How to complete this task: Repeat exactly the lines of the entries below from the one with "模式引入内核和 iproute2 之后几个月，" through the one with "# 5 完整示例（eBPF 程序 + tc 命令）", both ends included, and nothing else.

*** Information Section Begins ***

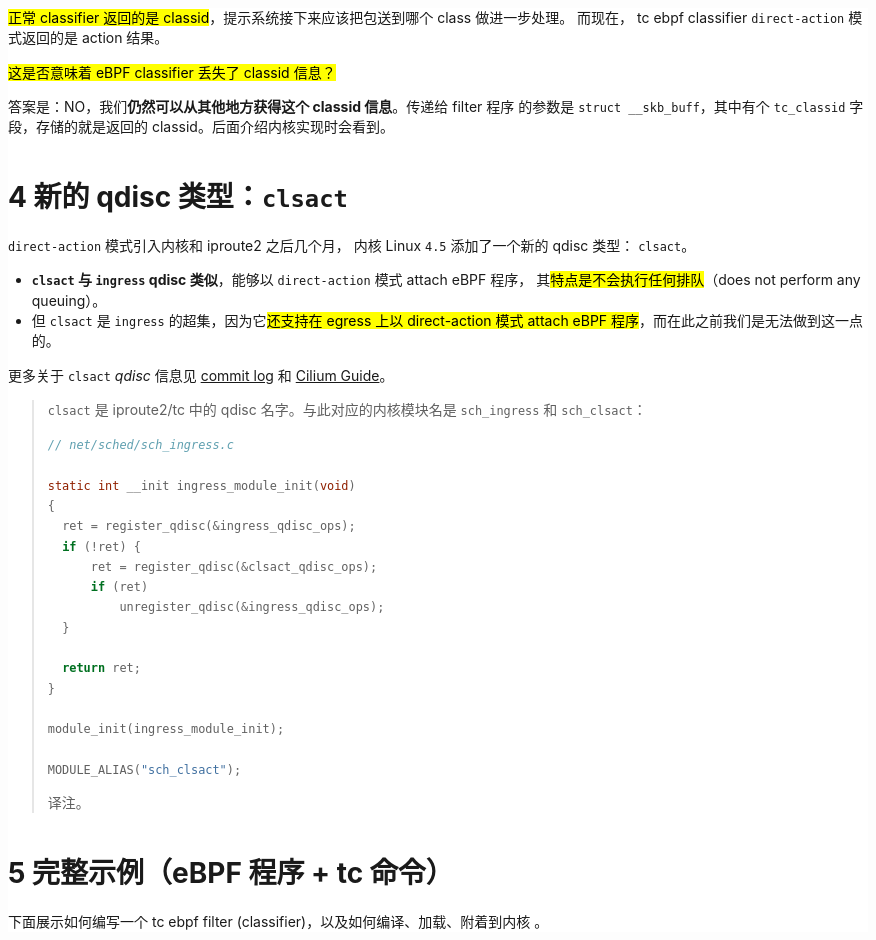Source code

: <mark>正常 classifier 返回的是 classid</mark>，提示系统接下来应该把包送到哪个 class 做进一步处理。
而现在， tc ebpf classifier `direct-action` 模式返回的是 action 结果。

<mark>这是否意味着 eBPF classifier 丢失了 classid 信息？</mark>

答案是：NO，我们**仍然可以从其他地方获得这个 classid 信息**。传递给 filter 程序
的参数是 `struct __skb_buff`，其中有个 `tc_classid` 字段，存储的就是返回的
classid。后面介绍内核实现时会看到。

# 4 新的 qdisc 类型：`clsact`

`direct-action` 模式引入内核和 iproute2 之后几个月，
内核 Linux `4.5` 添加了一个新的 qdisc 类型： `clsact`。

* **`clsact` 与 `ingress` qdisc 类似**，能够以 `direct-action` 模式 attach eBPF 程序，
  其<mark>特点是不会执行任何排队</mark>（does not perform any queuing）。
* 但 `clsact` 是 `ingress` 的超集，因为它<mark>还支持在 egress 上以 direct-action
  模式 attach eBPF 程序</mark>，而在此之前我们是无法做到这一点的。

更多关于 `clsact` *qdisc* 信息见
[commit log](https://git.kernel.org/pub/scm/linux/kernel/git/torvalds/linux.git/commit/?id=1f211a1b929c804100e138c5d3d656992cfd5622)
和 <a href="http://docs.cilium.io/en/latest/bpf/#tc-traffic-control">Cilium Guide</a>。

> `clsact` 是 iproute2/tc 中的 qdisc 名字。与此对应的内核模块名是 `sch_ingress` 和 `sch_clsact`：
>
> ```c
> // net/sched/sch_ingress.c
>
> static int __init ingress_module_init(void)
> {
> 	ret = register_qdisc(&ingress_qdisc_ops);
> 	if (!ret) {
> 		ret = register_qdisc(&clsact_qdisc_ops);
> 		if (ret)
> 			unregister_qdisc(&ingress_qdisc_ops);
> 	}
>
> 	return ret;
> }
>
> module_init(ingress_module_init);
>
> MODULE_ALIAS("sch_clsact");
> ```
>
> 译注。

# 5 完整示例（eBPF 程序 + tc 命令）

下面展示如何编写一个 tc ebpf filter (classifier)，以及如何编译、加载、附着到内核
。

*** Information Section Ends ***

Written answer:
`direct-action` 模式引入内核和 iproute2 之后几个月，
内核 Linux `4.5` 添加了一个新的 qdisc 类型： `clsact`。

* **`clsact` 与 `ingress` qdisc 类似**，能够以 `direct-action` 模式 attach eBPF 程序，
  其<mark>特点是不会执行任何排队</mark>（does not perform any queuing）。
* 但 `clsact` 是 `ingress` 的超集，因为它<mark>还支持在 egress 上以 direct-action
  模式 attach eBPF 程序</mark>，而在此之前我们是无法做到这一点的。

更多关于 `clsact` *qdisc* 信息见
[commit log](https://git.kernel.org/pub/scm/linux/kernel/git/torvalds/linux.git/commit/?id=1f211a1b929c804100e138c5d3d656992cfd5622)
和 <a href="http://docs.cilium.io/en/latest/bpf/#tc-traffic-control">Cilium Guide</a>。

> `clsact` 是 iproute2/tc 中的 qdisc 名字。与此对应的内核模块名是 `sch_ingress` 和 `sch_clsact`：
>
> ```c
> // net/sched/sch_ingress.c
>
> static int __init ingress_module_init(void)
> {
> 	ret = register_qdisc(&ingress_qdisc_ops);
> 	if (!ret) {
> 		ret = register_qdisc(&clsact_qdisc_ops);
> 		if (ret)
> 			unregister_qdisc(&ingress_qdisc_ops);
> 	}
>
> 	return ret;
> }
>
> module_init(ingress_module_init);
>
> MODULE_ALIAS("sch_clsact");
> ```
>
> 译注。

# 5 完整示例（eBPF 程序 + tc 命令）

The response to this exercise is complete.